INSTRUCTIONS >>
a - Answer these questions using the album review:
(i) In what year did the band put out The Eclectic Measure?
(ii) How many tracks does Legacy contain, and how long does it run?
(iii) Which label released Legacy?
b - According to the album review, why did the reviewer not expect the band to top The Eclectic Measure? Answer in one to three sentences.
c - Extract everything in the album review from "If this is going" down to "and of themselves.".

Posted in Reviews on September 7th, 2010 by JJ Koczan

If this is going to be Hypnos 69’s legacy, so be it. After the Belgian psychedelic progressives put out The Eclectic Measure in 2006, I didn’t imagine they’d be able to top it, since the album had such an individual balance of quirk and sonic familiarity, taking elements of earliest King Crimson and melding them with the more straightforward early ‘70s British rock style, but on their new offering, Legacy (Elektrohasch Schallplatten), the four-piece lean heavily on the prog end of their sound and push even further into the unhinged creative. The album is seven tracks that play out over a staggering 72 minutes and can be equally potent either in one extended sitting or over the course of a few sessions. Several of these songs, including opener “Requiem (for a Dying Creed),” are like an album in and of themselves.

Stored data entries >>
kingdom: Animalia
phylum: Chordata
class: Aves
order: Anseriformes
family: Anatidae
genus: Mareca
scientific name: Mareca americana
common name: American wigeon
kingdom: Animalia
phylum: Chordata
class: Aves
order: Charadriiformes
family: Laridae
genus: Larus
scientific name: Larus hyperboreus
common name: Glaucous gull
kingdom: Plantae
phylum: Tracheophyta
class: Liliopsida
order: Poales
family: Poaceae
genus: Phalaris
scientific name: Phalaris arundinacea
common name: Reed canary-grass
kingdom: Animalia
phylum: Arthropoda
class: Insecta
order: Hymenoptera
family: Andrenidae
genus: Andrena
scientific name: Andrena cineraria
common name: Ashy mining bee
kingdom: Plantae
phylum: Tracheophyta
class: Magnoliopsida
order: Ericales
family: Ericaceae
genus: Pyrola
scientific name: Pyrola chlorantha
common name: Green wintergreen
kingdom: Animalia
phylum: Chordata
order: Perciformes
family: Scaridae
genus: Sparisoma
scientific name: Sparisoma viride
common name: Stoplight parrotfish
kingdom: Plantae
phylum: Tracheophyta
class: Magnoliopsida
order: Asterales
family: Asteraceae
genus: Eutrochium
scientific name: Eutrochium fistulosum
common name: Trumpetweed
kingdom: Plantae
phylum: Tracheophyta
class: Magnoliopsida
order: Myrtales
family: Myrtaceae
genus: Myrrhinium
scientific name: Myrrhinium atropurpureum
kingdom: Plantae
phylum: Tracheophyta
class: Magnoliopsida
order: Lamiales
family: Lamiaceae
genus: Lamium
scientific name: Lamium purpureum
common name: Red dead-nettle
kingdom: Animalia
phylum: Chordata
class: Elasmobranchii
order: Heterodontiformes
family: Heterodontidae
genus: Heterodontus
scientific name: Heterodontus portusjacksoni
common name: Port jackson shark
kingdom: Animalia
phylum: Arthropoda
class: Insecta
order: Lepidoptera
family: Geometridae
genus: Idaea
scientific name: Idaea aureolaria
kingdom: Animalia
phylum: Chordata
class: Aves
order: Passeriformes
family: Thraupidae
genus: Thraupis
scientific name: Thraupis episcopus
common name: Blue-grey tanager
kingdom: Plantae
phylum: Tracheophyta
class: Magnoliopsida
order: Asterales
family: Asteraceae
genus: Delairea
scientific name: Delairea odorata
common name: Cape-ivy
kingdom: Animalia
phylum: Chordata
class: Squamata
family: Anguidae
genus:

SOLUTION SET >>
a -
(i) 2006
(ii) Seven tracks, running 72 minutes
(iii) Elektrohasch Schallplatten

b - The reviewer did not expect it because The Eclectic Measure had such an individual balance of quirk and sonic familiarity. It took elements of earliest King Crimson and melded them with the more straightforward early '70s British rock style.

c -
If this is going to be Hypnos 69’s legacy, so be it. After the Belgian psychedelic progressives put out The Eclectic Measure in 2006, I didn’t imagine they’d be able to top it, since the album had such an individual balance of quirk and sonic familiarity, taking elements of earliest King Crimson and melding them with the more straightforward early ‘70s British rock style, but on their new offering, Legacy (Elektrohasch Schallplatten), the four-piece lean heavily on the prog end of their sound and push even further into the unhinged creative. The album is seven tracks that play out over a staggering 72 minutes and can be equally potent either in one extended sitting or over the course of a few sessions. Several of these songs, including opener “Requiem (for a Dying Creed),” are like an album in and of themselves.